In late 1995, his parents decided to move to Beijing in order to help their son quit drugs. Wang Tong also came back to live with her parents and brother in the same apartment. Several efforts made by his parents to penetrate their son's inner world were met with indifference, sometimes even hostility. Over time, however, Jia began to open up. He started to take regular walks with his father, usually buying a bottle or two of beer along the way. Jia Fengsen also bought his son cassette tapes by The Beatles.
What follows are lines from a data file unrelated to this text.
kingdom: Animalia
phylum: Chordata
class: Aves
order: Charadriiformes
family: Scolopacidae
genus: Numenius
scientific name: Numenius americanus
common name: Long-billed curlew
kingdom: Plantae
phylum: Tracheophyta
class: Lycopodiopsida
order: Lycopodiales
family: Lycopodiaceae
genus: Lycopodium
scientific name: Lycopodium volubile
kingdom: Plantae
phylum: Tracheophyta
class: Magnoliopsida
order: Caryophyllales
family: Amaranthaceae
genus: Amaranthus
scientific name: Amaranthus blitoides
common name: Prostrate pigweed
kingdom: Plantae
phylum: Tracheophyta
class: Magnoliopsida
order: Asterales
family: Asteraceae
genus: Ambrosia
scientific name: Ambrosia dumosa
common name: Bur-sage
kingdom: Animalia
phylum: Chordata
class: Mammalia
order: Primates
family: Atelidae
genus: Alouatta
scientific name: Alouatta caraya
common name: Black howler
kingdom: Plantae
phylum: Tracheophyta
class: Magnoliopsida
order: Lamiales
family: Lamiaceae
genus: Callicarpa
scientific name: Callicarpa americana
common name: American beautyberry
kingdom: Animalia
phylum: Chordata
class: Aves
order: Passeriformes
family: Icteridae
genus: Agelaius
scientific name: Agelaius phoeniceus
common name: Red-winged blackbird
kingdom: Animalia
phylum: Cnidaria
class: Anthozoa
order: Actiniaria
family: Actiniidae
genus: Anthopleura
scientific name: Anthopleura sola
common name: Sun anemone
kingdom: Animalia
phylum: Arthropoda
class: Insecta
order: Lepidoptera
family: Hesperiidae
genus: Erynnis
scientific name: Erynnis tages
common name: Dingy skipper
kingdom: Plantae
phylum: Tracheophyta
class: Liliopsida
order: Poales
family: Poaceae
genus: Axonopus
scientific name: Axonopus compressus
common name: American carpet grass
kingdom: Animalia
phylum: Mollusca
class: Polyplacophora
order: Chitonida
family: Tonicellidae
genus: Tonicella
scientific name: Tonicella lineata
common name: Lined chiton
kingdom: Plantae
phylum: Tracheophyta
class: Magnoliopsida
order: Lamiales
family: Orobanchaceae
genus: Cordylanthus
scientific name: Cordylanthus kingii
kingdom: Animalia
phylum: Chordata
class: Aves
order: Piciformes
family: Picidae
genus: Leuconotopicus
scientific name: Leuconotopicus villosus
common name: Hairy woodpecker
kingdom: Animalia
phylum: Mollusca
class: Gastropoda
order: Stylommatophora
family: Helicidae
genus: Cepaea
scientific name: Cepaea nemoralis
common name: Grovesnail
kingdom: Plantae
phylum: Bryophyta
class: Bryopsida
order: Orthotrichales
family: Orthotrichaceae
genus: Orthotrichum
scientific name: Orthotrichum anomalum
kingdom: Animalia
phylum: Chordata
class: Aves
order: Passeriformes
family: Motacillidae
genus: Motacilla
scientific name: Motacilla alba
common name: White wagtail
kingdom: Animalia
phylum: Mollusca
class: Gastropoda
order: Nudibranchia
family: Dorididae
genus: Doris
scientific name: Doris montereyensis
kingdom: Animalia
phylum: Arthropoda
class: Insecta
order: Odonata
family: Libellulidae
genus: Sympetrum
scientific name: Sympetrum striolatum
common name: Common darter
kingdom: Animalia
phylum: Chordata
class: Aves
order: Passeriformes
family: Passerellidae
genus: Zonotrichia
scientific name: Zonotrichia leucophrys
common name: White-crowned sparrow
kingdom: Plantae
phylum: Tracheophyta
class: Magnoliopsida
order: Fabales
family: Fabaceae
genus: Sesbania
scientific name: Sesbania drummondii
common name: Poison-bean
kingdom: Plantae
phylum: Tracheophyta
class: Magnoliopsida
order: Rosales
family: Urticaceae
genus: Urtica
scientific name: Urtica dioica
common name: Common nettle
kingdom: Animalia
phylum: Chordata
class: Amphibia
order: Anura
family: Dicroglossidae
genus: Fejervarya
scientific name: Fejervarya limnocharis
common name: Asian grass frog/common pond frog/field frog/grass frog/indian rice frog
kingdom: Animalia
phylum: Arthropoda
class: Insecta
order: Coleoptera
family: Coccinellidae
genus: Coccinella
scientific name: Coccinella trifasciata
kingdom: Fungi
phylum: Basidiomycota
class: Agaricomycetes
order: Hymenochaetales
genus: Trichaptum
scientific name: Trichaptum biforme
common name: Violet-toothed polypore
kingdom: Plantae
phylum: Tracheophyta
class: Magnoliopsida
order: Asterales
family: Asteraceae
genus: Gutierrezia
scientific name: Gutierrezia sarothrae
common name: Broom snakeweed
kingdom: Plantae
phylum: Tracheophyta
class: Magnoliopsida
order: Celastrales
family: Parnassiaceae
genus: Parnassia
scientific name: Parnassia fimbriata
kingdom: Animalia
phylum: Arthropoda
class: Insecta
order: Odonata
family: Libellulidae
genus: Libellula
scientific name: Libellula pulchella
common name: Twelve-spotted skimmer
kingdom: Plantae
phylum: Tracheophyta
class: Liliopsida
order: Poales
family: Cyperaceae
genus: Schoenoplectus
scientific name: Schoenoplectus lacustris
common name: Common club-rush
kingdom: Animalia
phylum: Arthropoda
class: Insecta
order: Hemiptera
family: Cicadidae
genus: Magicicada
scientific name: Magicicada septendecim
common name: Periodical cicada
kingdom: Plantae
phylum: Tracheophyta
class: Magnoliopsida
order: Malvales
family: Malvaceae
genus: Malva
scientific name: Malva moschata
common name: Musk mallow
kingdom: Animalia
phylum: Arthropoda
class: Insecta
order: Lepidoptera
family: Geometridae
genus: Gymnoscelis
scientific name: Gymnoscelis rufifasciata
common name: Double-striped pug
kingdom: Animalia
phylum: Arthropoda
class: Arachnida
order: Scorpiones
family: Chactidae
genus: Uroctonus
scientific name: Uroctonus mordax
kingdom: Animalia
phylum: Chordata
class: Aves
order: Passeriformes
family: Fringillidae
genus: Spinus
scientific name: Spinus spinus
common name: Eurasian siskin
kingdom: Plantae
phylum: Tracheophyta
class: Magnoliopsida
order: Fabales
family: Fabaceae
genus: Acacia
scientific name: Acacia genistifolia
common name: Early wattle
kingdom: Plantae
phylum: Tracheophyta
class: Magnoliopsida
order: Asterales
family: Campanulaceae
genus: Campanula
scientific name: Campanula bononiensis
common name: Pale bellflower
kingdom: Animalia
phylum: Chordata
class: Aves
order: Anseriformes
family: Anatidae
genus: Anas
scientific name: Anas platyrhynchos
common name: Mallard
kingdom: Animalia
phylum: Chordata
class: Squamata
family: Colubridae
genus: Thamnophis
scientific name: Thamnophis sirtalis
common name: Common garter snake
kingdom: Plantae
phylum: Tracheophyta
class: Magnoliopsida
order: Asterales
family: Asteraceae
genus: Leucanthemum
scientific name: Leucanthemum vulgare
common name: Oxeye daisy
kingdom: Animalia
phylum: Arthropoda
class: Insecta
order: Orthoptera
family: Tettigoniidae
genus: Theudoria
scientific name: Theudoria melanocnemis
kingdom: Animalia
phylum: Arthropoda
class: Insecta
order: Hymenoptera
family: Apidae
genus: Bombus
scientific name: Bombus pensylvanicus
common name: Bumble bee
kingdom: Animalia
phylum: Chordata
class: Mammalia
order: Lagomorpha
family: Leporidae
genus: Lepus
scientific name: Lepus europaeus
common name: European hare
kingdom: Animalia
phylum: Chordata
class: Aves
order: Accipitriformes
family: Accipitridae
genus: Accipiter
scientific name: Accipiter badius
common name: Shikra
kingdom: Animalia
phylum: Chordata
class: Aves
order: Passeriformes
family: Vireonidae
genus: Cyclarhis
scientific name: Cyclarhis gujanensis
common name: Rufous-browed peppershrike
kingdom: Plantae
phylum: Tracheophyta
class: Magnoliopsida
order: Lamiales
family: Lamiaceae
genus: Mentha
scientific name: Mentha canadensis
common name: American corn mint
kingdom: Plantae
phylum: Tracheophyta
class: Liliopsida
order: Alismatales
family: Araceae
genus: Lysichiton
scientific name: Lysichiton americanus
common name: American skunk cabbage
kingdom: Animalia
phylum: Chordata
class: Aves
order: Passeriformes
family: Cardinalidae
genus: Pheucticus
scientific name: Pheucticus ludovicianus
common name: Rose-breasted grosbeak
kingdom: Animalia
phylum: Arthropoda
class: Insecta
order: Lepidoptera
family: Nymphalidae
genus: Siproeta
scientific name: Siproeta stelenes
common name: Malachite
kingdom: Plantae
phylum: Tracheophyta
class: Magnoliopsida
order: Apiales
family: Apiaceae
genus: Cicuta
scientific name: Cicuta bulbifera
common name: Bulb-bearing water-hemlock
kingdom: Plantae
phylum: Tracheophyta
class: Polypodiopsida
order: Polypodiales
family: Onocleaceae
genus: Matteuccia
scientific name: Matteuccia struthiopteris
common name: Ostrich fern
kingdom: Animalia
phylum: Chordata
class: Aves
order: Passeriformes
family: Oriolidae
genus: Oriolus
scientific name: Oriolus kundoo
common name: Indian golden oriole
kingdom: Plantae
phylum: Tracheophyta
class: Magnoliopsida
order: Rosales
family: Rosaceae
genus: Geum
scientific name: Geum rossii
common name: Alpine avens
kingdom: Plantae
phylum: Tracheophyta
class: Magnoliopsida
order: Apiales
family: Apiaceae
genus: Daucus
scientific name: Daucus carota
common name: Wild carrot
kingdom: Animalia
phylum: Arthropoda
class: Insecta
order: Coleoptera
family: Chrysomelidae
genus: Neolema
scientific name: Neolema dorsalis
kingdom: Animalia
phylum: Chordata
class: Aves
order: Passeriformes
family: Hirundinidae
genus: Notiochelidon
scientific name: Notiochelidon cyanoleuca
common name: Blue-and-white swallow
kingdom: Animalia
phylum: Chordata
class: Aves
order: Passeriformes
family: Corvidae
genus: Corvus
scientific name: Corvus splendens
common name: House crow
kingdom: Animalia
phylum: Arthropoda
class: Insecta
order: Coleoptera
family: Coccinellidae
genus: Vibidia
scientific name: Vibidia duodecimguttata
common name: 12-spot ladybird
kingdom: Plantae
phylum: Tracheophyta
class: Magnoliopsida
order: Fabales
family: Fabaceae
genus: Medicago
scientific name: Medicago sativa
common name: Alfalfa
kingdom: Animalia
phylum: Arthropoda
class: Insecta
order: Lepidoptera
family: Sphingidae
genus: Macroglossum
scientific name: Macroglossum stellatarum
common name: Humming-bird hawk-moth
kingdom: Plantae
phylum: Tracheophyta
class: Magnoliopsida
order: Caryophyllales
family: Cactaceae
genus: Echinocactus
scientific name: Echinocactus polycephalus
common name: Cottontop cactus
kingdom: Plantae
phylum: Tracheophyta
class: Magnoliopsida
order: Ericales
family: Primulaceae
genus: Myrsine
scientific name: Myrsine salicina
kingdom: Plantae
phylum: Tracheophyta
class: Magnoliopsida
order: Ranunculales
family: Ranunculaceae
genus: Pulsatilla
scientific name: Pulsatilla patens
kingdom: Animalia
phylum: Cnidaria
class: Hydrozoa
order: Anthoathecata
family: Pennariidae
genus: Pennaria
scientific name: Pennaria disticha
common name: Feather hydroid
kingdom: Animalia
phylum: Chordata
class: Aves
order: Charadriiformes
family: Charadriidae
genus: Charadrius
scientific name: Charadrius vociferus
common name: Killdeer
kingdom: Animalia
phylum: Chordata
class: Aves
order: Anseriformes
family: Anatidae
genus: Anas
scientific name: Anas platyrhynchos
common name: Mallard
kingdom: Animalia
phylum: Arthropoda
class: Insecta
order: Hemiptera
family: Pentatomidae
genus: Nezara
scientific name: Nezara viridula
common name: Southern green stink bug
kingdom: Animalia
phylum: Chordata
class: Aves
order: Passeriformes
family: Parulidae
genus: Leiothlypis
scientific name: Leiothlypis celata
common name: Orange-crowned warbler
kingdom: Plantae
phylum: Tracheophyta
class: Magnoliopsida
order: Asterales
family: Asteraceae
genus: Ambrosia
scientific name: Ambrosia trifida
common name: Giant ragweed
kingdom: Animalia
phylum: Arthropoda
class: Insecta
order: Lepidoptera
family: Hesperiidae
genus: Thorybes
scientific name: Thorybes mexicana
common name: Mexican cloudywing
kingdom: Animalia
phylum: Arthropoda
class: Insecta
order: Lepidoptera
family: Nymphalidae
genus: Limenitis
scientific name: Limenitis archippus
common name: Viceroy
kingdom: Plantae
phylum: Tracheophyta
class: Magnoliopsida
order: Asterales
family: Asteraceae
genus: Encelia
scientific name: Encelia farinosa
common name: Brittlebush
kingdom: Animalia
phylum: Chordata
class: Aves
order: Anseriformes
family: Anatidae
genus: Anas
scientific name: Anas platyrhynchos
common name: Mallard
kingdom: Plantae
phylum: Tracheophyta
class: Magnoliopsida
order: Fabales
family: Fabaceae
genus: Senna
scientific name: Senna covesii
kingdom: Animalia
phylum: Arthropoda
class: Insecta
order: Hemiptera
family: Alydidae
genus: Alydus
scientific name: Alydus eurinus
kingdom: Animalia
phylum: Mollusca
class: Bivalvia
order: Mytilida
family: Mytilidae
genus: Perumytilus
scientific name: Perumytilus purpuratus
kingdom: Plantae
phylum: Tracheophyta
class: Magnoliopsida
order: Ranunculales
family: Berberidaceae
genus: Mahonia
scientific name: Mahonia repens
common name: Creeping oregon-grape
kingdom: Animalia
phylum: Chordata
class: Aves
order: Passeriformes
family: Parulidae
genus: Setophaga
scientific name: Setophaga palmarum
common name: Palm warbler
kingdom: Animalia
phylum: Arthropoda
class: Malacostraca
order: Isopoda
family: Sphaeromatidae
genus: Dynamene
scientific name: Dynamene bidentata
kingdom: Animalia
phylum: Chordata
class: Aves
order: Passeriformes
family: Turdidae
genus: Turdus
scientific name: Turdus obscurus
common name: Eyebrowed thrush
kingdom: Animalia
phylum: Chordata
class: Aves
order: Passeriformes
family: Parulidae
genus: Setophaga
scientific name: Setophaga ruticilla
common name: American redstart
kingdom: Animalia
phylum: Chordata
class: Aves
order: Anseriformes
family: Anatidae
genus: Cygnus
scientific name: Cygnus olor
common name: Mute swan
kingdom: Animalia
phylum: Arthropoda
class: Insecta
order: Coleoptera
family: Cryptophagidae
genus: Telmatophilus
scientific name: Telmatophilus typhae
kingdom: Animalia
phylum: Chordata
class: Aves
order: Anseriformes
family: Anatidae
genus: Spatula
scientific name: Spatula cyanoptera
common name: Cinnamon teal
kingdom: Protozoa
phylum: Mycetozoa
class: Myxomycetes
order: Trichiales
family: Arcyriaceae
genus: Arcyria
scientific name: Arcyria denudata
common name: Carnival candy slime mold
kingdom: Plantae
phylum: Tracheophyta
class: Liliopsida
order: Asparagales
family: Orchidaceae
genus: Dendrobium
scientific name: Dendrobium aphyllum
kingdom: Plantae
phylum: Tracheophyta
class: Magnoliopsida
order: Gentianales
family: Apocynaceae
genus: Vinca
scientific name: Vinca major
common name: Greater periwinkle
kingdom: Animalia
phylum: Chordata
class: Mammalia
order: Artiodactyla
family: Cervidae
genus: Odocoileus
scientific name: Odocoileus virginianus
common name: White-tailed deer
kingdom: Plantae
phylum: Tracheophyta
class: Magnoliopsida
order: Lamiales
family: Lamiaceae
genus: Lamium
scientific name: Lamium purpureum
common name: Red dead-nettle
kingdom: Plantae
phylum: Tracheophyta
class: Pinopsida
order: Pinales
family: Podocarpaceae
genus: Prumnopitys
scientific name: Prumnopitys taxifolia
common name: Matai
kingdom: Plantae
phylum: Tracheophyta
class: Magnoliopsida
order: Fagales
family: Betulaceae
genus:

In early 1996, Jia relapsed after being off drugs for almost six months. On 19 March of that year, after drinking several bottles of beer for the celebration of his twenty-ninth birthday, Jia slapped his father, claiming it was to teach him the "meaning of life". Jia's family was upset by this and felt he needed to be taught a lesson. They contacted the police, and three officers arrived at their house the next day. Jia was taken into custody and sent to a mental institution.

Upon arrival at the institution, after being placed on medication, his condition improved greatly. He also stopped fantasizing and started to see himself as just an ordinary human being. His doctor determined that Jia was not suffering from schizophrenia but recommended that he stay a little longer to sober completely. He was finally discharged on 19 March 1997, his thirtieth birthday.

2000's Suzhou River depicted his return to acting. The film is considered one of the most important of the "Sixth Generation" of Chinese cinema. His struggle with addiction was depicted in 2001's Quitting, in which he, his family and even the patients of the mental institution, play themselves. For the film, Jia Hongsheng won the 2002 Silver Screen Award for Best Actor.

In 2000, Jia began a four-year romantic involvement with Zhou Xun, his co-lead star in Suzhou River. He has been credited with getting her the lead role in Palace of Desire, having introduced her to director Li Shaohong.

== Death ==
On 5 July 2010, Jia jumped to his death from Building 19, his apartment building at the Anyuan Beili Community in Chaoyang District, Beijing that he shared with his parents. He was found dead on the trunk of a car around 6:00pm. In an announcement his parents said; "Our son is looking for his dream. Let's give him good wishes and respect his decision." Lei Ting, a theatre producer and close friend of Jia's, stated that when he met him in June, Jia seemed "fully recovered". Likewise, Zhang Yang, director of Quitting, stated that he had spoken to Jia about the actor's next film not long before his death.

==Filmography==
- 1988 - The Case of the Silver Snake, Hao Feiyu
- 1988 - Samsara
- 1991 - Good Morning, Beijing!
- 1993 - A Woman from North Shaanxi
- 1993 - Hei huo, Zhao Mengyu
- 1994 - Suicides
- 1995 - Weekend Lover, A Xi
- 1997 - Frozen, Qi Lei
- 2000 - Suzhou River, Mardar
- 2001 - Quitting, Jia Hongsheng, himself

==Awards==
Singapore International Film Festival - 2002 Silver Screen Award, Won for Best Actor in Quitting (2001).